Indonesia Eyes Stronger 2026 Growth as Monetary Easing and Fiscal Liquidity Reinforce Recovery
Poin Penting
| ● | Indonesia is positioned for stronger 2026 growth as global rates ease and domestic liquidity rises. |
| ● | Fed rate cut expectations and the end of Quantitative Tightening support lower funding costs. Bank Indonesia holds its rate at 4.75 percent while liquidity benchmarks continue to fall. |
| ● | Rp 276 trillion in government funds is projected to lift Q4 GDP by 0.2 percent. |
| ● | Transport, F&B, ICT, logistics, tourism, and business services lead sectoral resilience. |
JAKARTA, Investortrust.id — Indonesia enters 2026 with rising optimism as global financial conditions ease and the government injects large-scale liquidity to accelerate domestic growth. Economist Danamon Hosianna Evalita Situmorang says expectations for lower global rates and stronger internal liquidity are reinforcing the outlook for next year.

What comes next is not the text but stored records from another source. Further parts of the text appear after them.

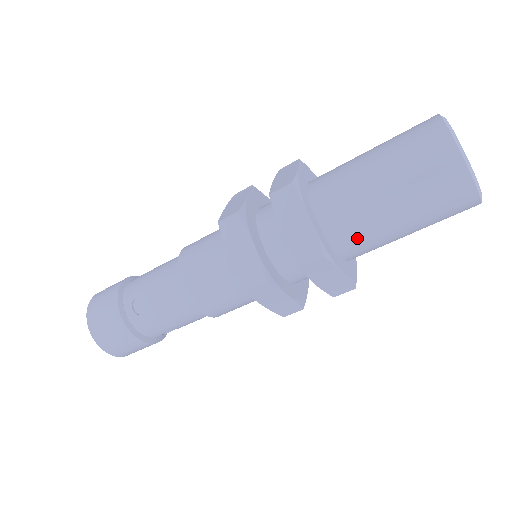
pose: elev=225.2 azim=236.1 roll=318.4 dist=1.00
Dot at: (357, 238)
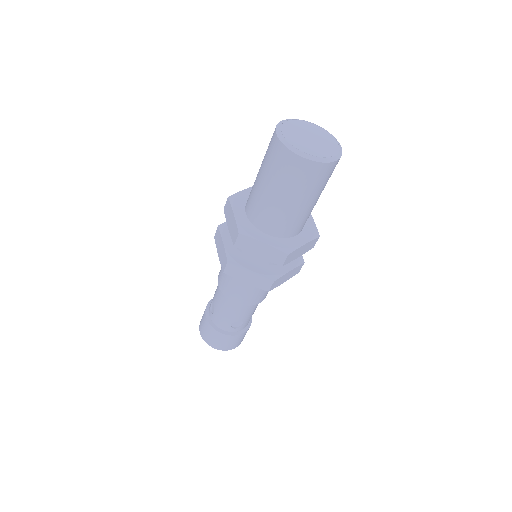
Dot at: (265, 217)
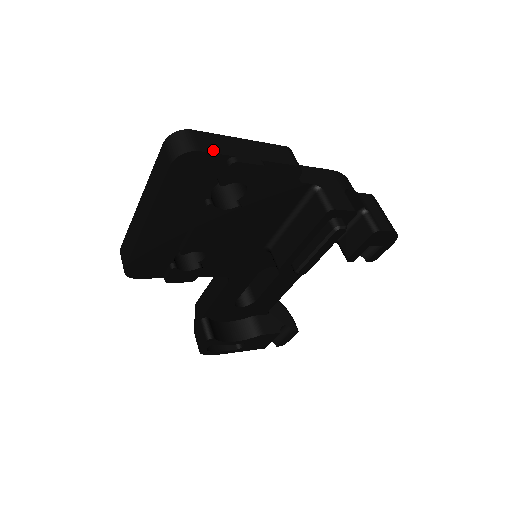
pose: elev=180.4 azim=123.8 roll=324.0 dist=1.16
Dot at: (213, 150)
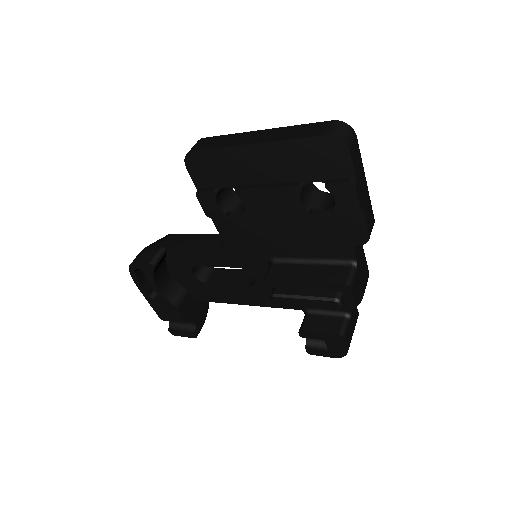
Dot at: (354, 162)
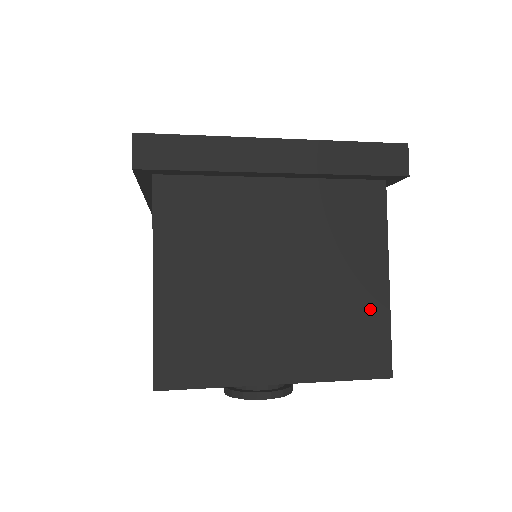
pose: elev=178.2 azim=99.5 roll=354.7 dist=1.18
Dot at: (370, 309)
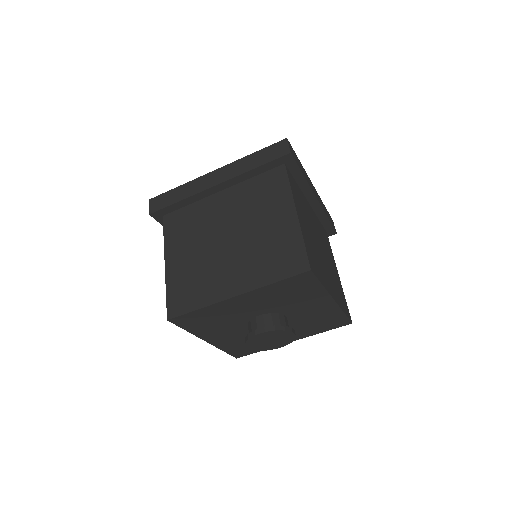
Dot at: (287, 234)
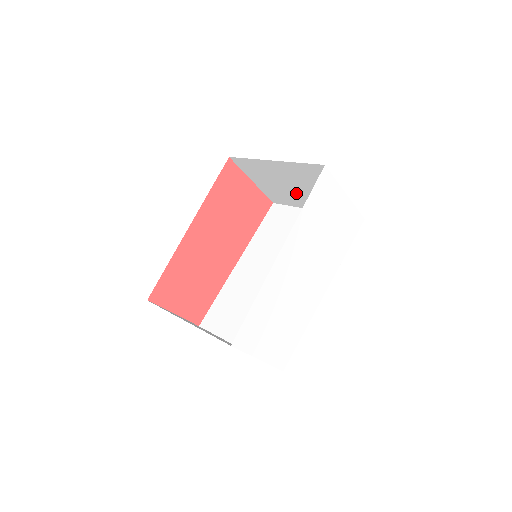
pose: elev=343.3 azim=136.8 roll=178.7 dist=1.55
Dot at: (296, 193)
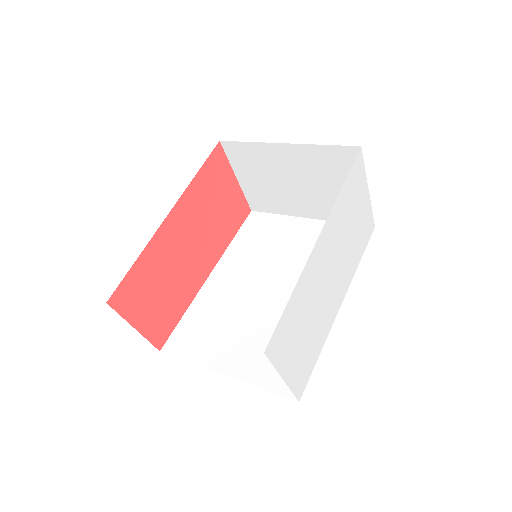
Dot at: (294, 193)
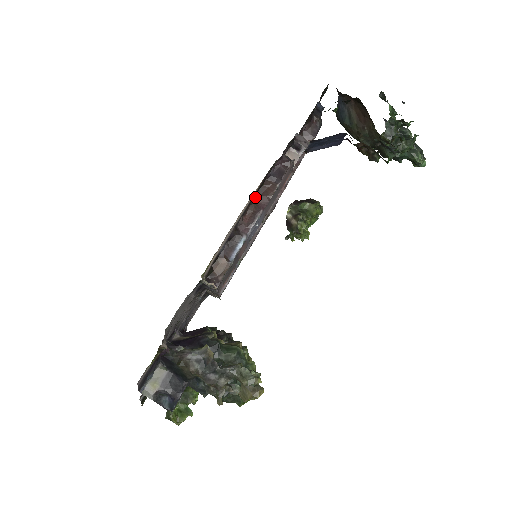
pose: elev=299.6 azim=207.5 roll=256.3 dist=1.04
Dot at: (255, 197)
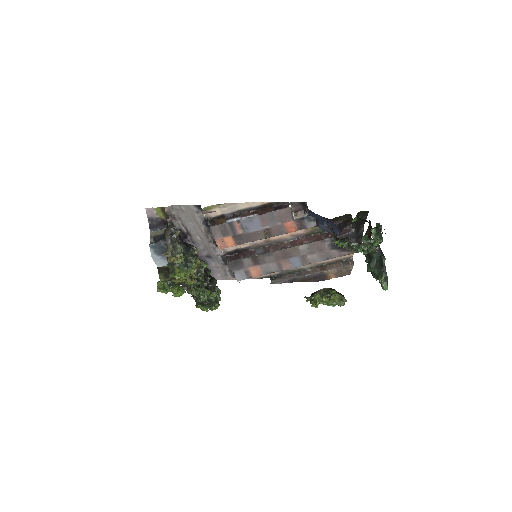
Dot at: (261, 209)
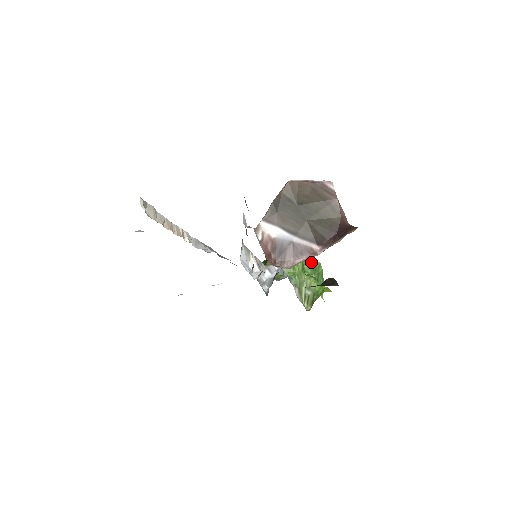
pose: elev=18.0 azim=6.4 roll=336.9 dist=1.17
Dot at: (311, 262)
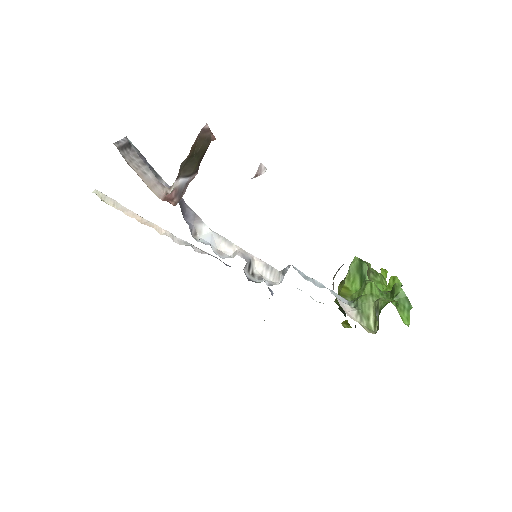
Dot at: occluded
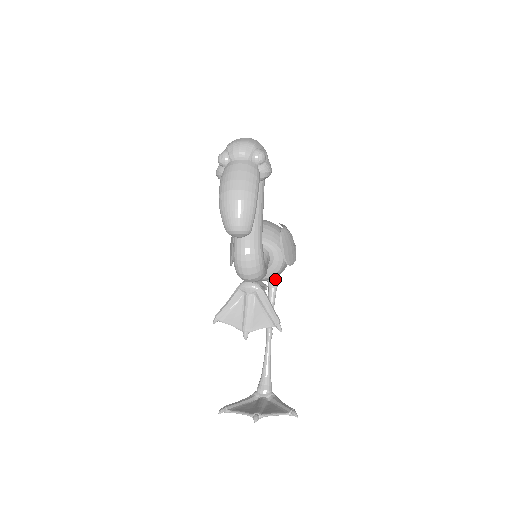
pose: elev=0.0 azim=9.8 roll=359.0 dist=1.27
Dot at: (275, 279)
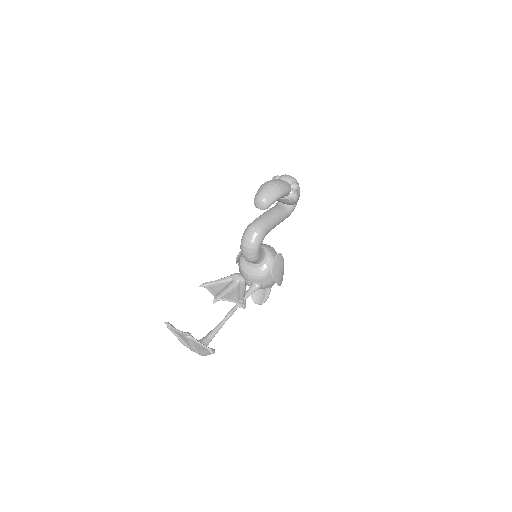
Dot at: (257, 284)
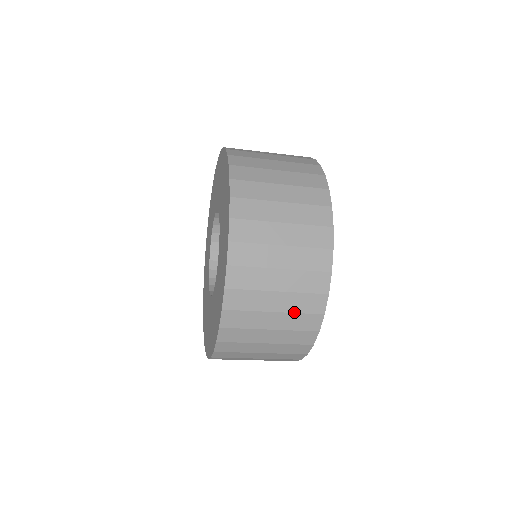
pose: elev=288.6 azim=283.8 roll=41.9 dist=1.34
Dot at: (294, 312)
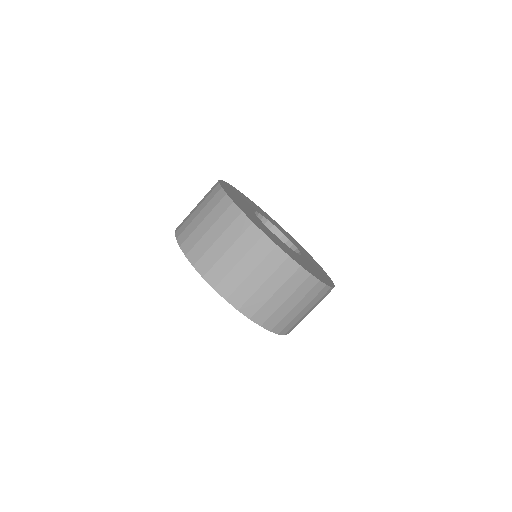
Dot at: (316, 302)
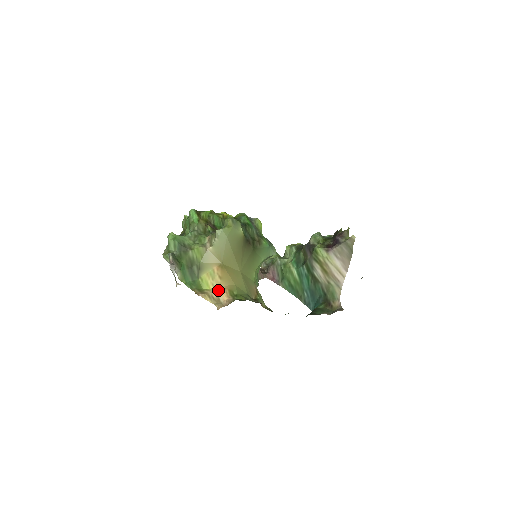
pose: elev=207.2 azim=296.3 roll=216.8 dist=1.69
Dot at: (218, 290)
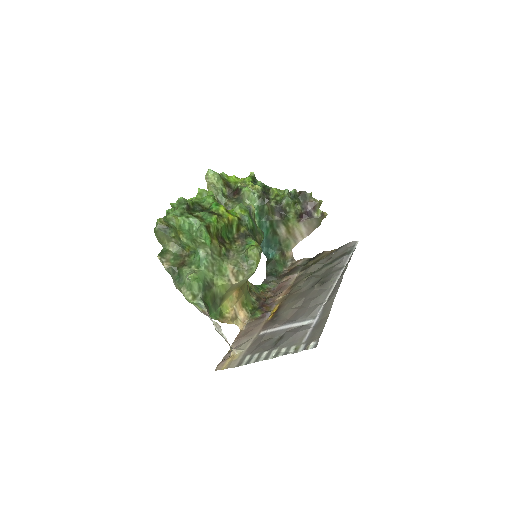
Dot at: (235, 309)
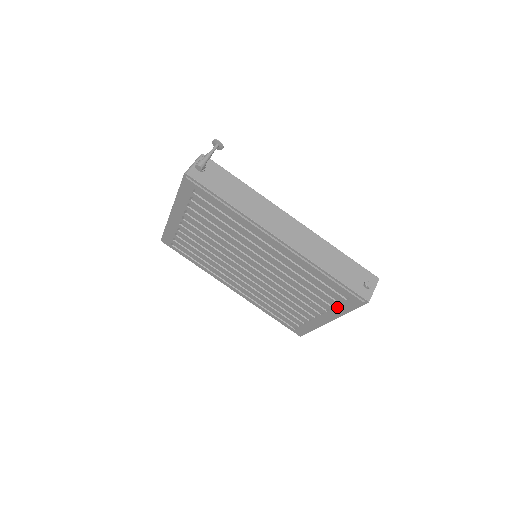
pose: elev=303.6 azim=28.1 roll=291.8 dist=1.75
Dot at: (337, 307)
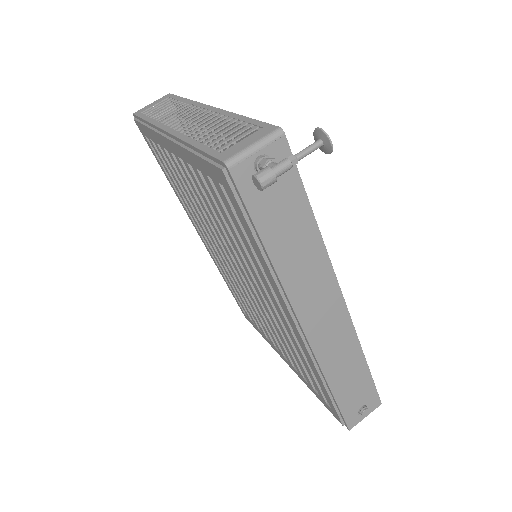
Dot at: (309, 384)
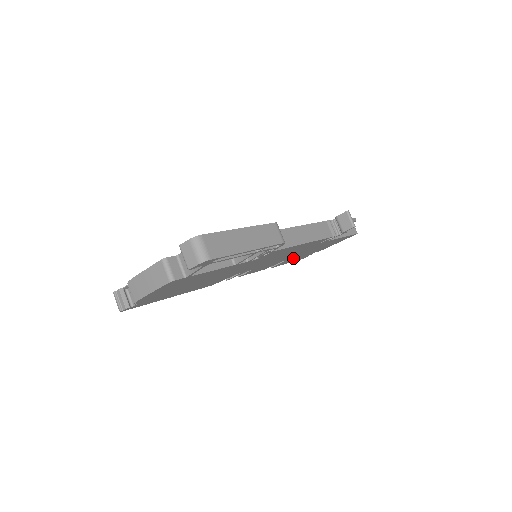
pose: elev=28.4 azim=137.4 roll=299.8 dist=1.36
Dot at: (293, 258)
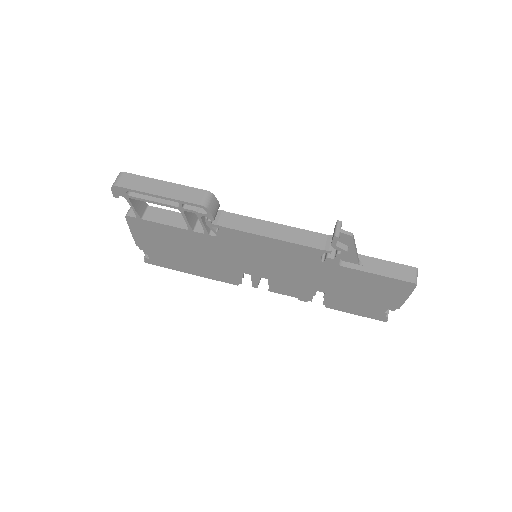
Dot at: (339, 297)
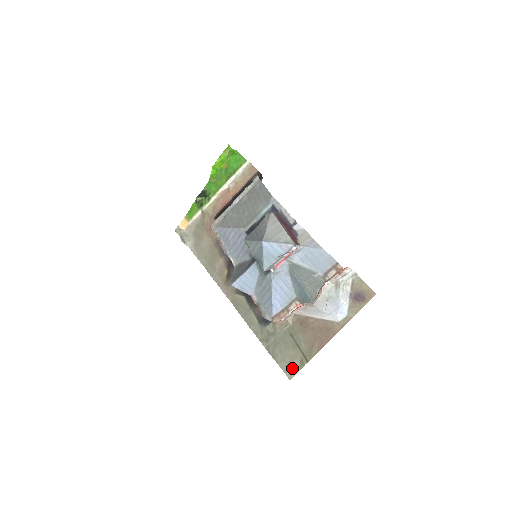
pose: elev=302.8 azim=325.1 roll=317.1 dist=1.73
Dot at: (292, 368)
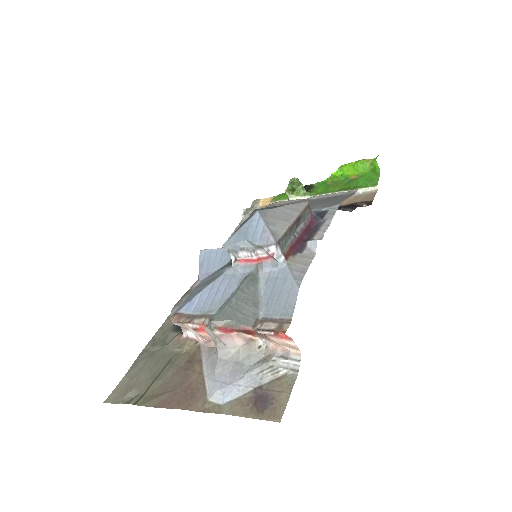
Dot at: (122, 393)
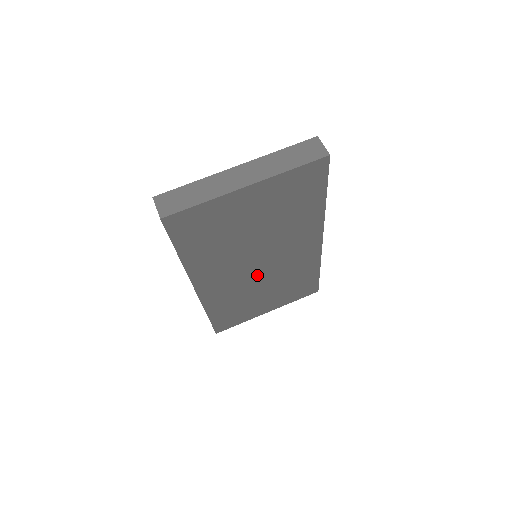
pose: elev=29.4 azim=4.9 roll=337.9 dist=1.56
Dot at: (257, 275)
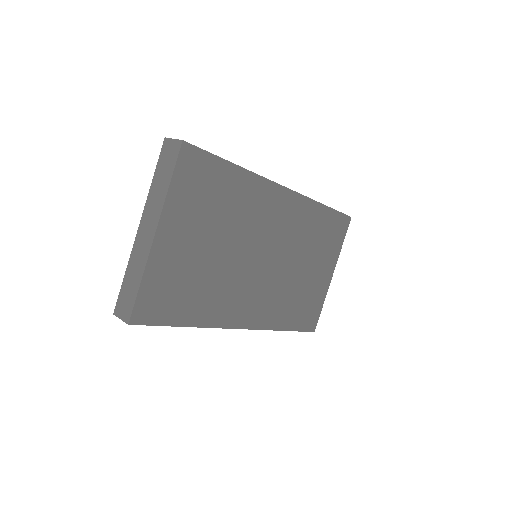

Hosianna says financial markets are preparing for a 25 basis point rate cut by the Federal Reserve by year end and the official halt of Quantitative Tightening beginning December 1 2025. She says this shift supports the potential decline in global funding costs and strengthens policy transmission in emerging markets including Indonesia as long as inflation stays within Bank Indonesia's target range.
She notes that domestic liquidity has improved even though Bank Indonesia has held the policy rate at 4.75 percent since October. Key money market benchmarks have fallen, including INDONIA at 4.00 percent and SRBI yields around 4.85 percent by mid November. Government bond yields have also declined sharply to 4.8 percent for two year tenors and 6.2 percent for ten year notes.
Hosianna says the transmission of monetary easing to the real economy remains slow. One month deposit rates dropped only 56 basis points from 4.81 percent to 4.25 percent because banks still offer higher special rates to large depositors, which represent 27 percent of total deposits. Lending rates eased only 20 basis points from 9.20 percent to 9.00 percent, reflecting sticky funding costs.
Foreign portfolio flows have begun to improve, helping domestic equities strengthen. The yield curve has steepened as short tenor government bonds rally more strongly. The rupiah, however, remains under pressure. As of November 6 the currency weakened 3.66 percent against the dollar, with USD IDR projected to move between 16500 and 16700.
Despite these challenges Hosianna says several sectors continue to outperform, supported by strong e commerce activity and a recovery in tourism. She highlights transportation, food and beverage, ICT, business services, logistics, and hospitality as the most resilient sectors. She says Bank Indonesia's easing cycle and government incentives under the KLM scheme are expected to reduce funding costs and accelerate working capital and investment credit. Hosianna says the property sector also holds recovery potential if mortgage rates decline and inventory absorption rises.
Finance Minister Purbaya Yudhi Sadewa reinforces this positive outlook, saying the placement of Rp 276 trillion in government funds across the banking system is expected to lift national output as early as the fourth quarter. He says a rough direct calculation without multiplier effects adds around 0.2 percent to GDP in Q4. He delivered the remarks during a hearing with Commission XI of Parliament in Jakarta on Thursday November 27 2025.
Purbaya projects Indonesia's fourth quarter growth at 5.6 to 5.7 percent year on year, supported by rising business confidence. He says that when liquidity increases other economic activities will follow.
He explains that the government injected an additional Rp 76 trillion into state owned banks after money supply growth fell back to 7 percent in October from 13 percent in September. The extra placement made on November 14 was intended to stabilize financial conditions. He says he added money into the system but the October figure fell again to 7 percent and he concluded it was still not enough. He says the government continues to maintain an economy with room to keep growing.
Together the easing global environment, domestic liquidity injections, stronger capital market flows, and resilient performance in key real sectors provide a coordinated foundation for Indonesia to enter 2026 with momentum rather than uncertainty. The combined outlook from Bank Danamon and the Finance Ministry signals an economy preparing for a stronger and broader based expansion next year.